Wacky Tobacky, Knobby Kabob
Though Narah Café (2896 W. Pioneer Pkwy., Dalworthington Gardens) has been open just a few months, many have already fallen for its charms: friendly service, languid coffeehouse atmosphere, and slick (if a bit too bright) décor. Notice Chow, Baby didn’t list “great food.”
Narah bills itself as a “Mediterranean Grill & Hookah Lounge,” and on a recent Tuesday evening only Chow, Baby and its beloved were unhip enough to be there for the first half of the equation. By 9 pm, most of the tables and couches were occupied by sextets of college students sharing pipefuls of fruited tobacco ($10.95; $15.95 for owner Samir al Faleh’s “Starbuzz” blend). Yes, Tarrant County’s young people are jumping on the latest “new” trend – of course, hookah-lounge madness swept the rest of the country two years ago, but we’re usually five years behind the curve, so in a sense we’re ahead. Cool.
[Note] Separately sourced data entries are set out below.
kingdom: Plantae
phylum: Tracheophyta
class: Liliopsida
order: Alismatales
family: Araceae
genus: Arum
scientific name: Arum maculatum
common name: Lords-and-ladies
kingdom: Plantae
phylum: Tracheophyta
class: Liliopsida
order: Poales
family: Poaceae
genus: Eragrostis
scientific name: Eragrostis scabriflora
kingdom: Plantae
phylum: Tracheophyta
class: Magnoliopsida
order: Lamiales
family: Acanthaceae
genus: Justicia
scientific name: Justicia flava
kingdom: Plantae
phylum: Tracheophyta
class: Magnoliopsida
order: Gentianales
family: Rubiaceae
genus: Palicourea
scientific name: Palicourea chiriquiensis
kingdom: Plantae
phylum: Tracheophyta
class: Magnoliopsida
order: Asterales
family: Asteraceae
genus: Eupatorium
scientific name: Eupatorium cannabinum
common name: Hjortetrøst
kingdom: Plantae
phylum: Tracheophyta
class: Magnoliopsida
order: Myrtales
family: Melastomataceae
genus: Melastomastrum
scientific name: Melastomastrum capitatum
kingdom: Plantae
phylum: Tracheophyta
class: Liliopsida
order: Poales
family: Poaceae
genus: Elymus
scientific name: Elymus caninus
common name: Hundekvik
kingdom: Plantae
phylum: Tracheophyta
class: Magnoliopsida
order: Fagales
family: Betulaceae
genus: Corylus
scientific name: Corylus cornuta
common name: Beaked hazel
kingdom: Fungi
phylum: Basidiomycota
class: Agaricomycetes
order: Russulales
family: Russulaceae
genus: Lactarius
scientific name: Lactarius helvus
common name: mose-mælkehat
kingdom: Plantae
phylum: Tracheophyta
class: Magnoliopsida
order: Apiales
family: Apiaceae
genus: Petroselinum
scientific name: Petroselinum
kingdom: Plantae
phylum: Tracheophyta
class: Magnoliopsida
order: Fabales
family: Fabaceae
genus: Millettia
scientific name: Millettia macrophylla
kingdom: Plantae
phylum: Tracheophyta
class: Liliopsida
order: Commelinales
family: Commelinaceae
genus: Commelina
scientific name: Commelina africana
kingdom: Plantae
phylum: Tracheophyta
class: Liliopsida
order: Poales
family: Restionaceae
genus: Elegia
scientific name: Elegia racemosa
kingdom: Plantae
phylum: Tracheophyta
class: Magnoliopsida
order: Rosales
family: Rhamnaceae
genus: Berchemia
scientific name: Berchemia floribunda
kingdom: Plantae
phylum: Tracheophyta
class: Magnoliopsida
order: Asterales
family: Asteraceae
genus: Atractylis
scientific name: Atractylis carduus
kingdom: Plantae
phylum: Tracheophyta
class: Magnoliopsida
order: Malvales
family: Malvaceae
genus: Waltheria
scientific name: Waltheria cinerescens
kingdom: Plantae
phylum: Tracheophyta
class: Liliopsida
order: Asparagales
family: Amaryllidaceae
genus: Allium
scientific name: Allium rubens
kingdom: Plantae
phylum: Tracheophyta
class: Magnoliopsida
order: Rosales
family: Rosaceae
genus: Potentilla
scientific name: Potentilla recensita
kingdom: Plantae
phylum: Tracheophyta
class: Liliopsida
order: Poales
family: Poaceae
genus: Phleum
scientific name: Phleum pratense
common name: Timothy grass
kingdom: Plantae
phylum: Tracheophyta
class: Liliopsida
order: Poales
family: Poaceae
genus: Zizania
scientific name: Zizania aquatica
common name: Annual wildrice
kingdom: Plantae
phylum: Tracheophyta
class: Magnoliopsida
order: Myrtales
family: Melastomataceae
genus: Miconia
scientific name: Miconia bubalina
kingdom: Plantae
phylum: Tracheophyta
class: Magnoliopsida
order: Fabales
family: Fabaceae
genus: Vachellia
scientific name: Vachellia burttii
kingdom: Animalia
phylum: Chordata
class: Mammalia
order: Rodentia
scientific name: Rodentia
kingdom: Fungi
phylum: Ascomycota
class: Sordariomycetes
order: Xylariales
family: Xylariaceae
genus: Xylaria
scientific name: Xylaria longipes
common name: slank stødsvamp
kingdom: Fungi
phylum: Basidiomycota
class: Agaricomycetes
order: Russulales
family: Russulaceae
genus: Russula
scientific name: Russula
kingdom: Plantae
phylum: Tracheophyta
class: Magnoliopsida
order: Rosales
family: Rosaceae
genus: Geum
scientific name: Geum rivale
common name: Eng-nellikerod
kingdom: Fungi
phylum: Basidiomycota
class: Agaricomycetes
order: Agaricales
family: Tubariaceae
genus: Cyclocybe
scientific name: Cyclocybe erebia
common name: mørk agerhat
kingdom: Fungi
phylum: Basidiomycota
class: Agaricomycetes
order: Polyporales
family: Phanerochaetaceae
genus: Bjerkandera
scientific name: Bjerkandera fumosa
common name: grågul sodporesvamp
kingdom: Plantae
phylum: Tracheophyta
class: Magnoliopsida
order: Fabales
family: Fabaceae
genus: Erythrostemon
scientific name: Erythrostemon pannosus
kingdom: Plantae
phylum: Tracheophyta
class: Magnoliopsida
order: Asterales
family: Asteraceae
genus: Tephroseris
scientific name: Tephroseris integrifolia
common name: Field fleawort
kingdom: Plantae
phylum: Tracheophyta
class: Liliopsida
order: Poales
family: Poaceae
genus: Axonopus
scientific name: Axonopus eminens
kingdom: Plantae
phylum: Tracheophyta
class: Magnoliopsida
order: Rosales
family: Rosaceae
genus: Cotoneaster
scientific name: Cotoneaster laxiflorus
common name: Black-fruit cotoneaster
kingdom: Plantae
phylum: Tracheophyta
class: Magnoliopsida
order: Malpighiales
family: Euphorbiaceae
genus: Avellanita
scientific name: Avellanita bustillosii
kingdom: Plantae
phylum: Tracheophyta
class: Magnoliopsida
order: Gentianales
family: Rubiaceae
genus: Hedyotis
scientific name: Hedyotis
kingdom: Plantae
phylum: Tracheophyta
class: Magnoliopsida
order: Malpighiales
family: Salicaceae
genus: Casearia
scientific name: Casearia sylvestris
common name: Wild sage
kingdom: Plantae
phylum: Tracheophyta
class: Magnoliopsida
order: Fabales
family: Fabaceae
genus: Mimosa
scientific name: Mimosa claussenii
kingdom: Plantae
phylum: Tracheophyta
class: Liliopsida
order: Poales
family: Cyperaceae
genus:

Fortunately, Chow, Baby is not anti-smoking – heck, it still mourns the mid-1990s demise of Balkan Sobranie cigarettes (from “the finest Yenidje tobacco,” mmm) – and didn’t mind eating in a haze-filled room. At least, not at first. We started with nice creamy hummus ($4.50) and doughy spinach pies ($4.95), then a thick, flavorful lemon lentil soup (included with entrées, or $2.50 à la carte). A promising start, but unfortunately, and like so much else in Chow, Baby’s life these days, Narah sags in the middle. Entrées followed a formula: overcooked meat served with boring, unadorned rice, with a quarter of nearly raw onion and a tomato wedge filling the “with grilled vegetables” slot. Chow, Baby’s lamb kabob ($11.95) had a nice gamey aroma but was charred to near-briquetteness; only the two biggest chunks were still tender in the middle (not juicy, just a bit tender). And Chow, Baby has never had such dry, flavorless beef shawarma ($8.95). Raspberry-syrup-drizzled rice pudding ($3.50) was pleasant, though.
The best bets here are the sandwiches: For about $6, you can get any of the meats in a toasted pita, with tahini sauce for juice and grilled veggies for flavor. Indeed, that’s what most of the hookah-lovers were chomping on between tokes; extra credit for being smart as well as hip. Chow, Baby, being just one of those, will go eat someplace else.
Breaking News of the Week
Normally Chow, Baby doesn’t get too excited about announcements that a great new restaurant is planning to open here. For one, Chow, Baby is hungry right now; we’ll worry about later later. For two, restaurants never, ever, actually open when they think they will. Like, the mid-January opening of Olenjack’s Grille has already been pushed back to February. And Chow, Baby isn’t making reservations for April 1, the latest target date (of many) for Grady Spears’s long-promised 80 West.
But this one is worth saving tummy room for: Jean-Michel Sakouhi, who used to run The Balcony (and Dallas’ Le Paris Bistrot, later called Figaro Café), has signed up for 4,100 square feet in Bank One Tower. He’s planning a fancy French restaurant, natch, to be called The Vault, but with some of the Balcony’s signature dishes. So if all goes as planned, in March (or April, or May) Chow, Baby should be able to fill up with rack of lamb and Spanish freshwater shrimp. How do you say Yee-haw in French?